The target sample of 4000 patients was calculated to have appropriate statistical power based on 10 events per variable for the outcome of interest, emergent-cause low back pain [42, 47], assuming 3–6% of participants experience the outcome event [35, 51, 52], and an analysis of 10 independent variables in our prediction model, accounting for 20% attrition at 12 months. Our expected 128 events will provide adequate sample size for internal validation [53].

Clinical decision support tool presentation

The final step of model development will be translation into a practical risk stratification approach or tool for potential use by healthcare providers [54]. We will develop the clinical decision support tool from the prediction model, simplifying the regression coefficients to an easily calculated score. The practical tool will be presented along with expected probabilities of outcome and recommendations for diagnostic imaging and with sensitivity/specificity for low- versus high-risk groups. We will incorporate design considerations raised in the clinical decision support literature, in our team’s on-going related studies, and in stakeholder consultations.

Discussion

Our methodological approaches will mitigate challenges specific to studying emergent-cause low back pain and in general for the development of prediction models/tools. Our prospective cohort design will allow inclusion of relevant predictors (credible, reliable, and measured appropriately) and limit missing values. We will include a large sample from a clinically relevant setting with high outcome prevalence to ensure sufficient sample size for adequate model development. Selection and attrition biases common to prospective studies will be mitigated using established recruitment protocols and support from emergency departments’ administration and staff for consecutive participation and expertise from the Halifax Canadian Longitudinal Study of Health and Aging site for complete follow-up; potential participation bias will be assessed using administrative data. A limitation of our study includes the lack of a single standard approach to identify our target condition (emergent-cause low back pain); however, we will use multiple approaches and compare physician diagnosis/patient self-report, with an administrative data defined measure.

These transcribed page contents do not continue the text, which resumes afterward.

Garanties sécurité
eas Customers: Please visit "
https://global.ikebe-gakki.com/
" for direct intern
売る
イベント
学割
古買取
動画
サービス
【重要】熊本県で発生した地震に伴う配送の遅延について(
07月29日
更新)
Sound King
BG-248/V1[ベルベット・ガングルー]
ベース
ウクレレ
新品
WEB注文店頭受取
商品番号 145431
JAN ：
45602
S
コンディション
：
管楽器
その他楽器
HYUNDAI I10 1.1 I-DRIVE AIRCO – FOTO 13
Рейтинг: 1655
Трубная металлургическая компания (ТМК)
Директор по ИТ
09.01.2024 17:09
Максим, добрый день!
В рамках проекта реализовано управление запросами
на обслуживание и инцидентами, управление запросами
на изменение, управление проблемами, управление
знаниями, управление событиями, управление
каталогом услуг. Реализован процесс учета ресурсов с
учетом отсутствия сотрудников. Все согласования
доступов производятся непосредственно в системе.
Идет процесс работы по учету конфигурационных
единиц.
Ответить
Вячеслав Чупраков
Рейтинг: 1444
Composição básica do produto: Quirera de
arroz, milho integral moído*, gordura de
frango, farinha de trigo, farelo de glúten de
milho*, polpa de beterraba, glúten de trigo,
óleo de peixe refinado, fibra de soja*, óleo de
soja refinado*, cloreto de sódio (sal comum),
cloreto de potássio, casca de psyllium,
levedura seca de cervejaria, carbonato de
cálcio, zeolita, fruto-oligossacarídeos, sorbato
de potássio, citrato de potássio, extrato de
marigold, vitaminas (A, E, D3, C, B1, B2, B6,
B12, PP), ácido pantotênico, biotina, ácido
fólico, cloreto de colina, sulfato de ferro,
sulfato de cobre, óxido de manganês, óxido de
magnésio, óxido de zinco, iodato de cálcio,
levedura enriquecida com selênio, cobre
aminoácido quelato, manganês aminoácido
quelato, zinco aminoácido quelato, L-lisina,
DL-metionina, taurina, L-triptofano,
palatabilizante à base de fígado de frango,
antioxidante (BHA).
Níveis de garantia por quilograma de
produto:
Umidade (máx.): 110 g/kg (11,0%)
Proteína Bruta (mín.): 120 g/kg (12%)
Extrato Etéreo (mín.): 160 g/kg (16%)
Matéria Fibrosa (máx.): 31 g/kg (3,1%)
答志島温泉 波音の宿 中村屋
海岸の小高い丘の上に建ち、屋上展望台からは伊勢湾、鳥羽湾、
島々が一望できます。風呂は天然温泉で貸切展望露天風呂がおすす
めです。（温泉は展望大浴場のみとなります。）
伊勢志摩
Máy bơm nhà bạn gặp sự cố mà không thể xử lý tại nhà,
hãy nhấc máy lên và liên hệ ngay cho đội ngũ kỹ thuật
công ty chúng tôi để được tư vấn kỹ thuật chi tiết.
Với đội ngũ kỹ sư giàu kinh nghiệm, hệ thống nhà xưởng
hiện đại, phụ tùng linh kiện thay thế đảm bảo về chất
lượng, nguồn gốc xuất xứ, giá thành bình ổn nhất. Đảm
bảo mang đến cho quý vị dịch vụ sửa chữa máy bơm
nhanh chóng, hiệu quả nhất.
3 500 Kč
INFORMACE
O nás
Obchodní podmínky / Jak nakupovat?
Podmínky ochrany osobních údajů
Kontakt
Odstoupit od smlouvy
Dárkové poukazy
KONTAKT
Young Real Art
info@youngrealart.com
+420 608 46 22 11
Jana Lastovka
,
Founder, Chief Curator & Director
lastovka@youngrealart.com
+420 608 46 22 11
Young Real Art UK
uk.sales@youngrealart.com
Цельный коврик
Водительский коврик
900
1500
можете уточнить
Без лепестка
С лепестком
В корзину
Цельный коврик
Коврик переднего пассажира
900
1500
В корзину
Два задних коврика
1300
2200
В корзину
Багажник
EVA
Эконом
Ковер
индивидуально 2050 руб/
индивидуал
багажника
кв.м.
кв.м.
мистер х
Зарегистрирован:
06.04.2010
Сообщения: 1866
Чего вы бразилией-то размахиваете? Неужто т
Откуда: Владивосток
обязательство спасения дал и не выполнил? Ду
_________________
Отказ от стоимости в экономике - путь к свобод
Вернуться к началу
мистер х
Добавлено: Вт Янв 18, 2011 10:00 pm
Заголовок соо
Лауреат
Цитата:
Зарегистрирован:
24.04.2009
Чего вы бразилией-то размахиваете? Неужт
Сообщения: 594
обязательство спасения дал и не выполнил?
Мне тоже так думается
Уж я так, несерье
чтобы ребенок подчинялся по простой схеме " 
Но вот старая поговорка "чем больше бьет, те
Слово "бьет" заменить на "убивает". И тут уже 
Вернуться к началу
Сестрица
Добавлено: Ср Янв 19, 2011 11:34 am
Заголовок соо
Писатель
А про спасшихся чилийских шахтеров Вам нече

This study will provide much needed evidence on the predictive value of individuals and combined red flags and will produce an internally valid, reliable, and acceptable clinical decision support tool to inform appropriate decisions on diagnostic imaging for patients presenting with low back pain (note that the tool is not intended to support decisions about which diagnostic imaging approach is indicated). Future research will test external validity of the tool in other settings, evaluate implementation, and study the impact of the tool on patient and health services outcomes; this is planned by our team in collaboration with national and international networks. The clear need for a clinical decision support tool and engagement of end-users throughout our study will ensure its usefulness and positive impact on clinical practice.

This project will result in new knowledge about the prevalence of emergent-cause of low back pain and the predictive accuracy of clinical characteristics to inform appropriate diagnostic imaging. The resulting clinical decision support tool will establish a foundation to improve the delivery of appropriate care for patients by enabling evidence-based decision-making, while seizing the opportunity to reduce unnecessary costs and harms and improving patient outcomes for this common health condition.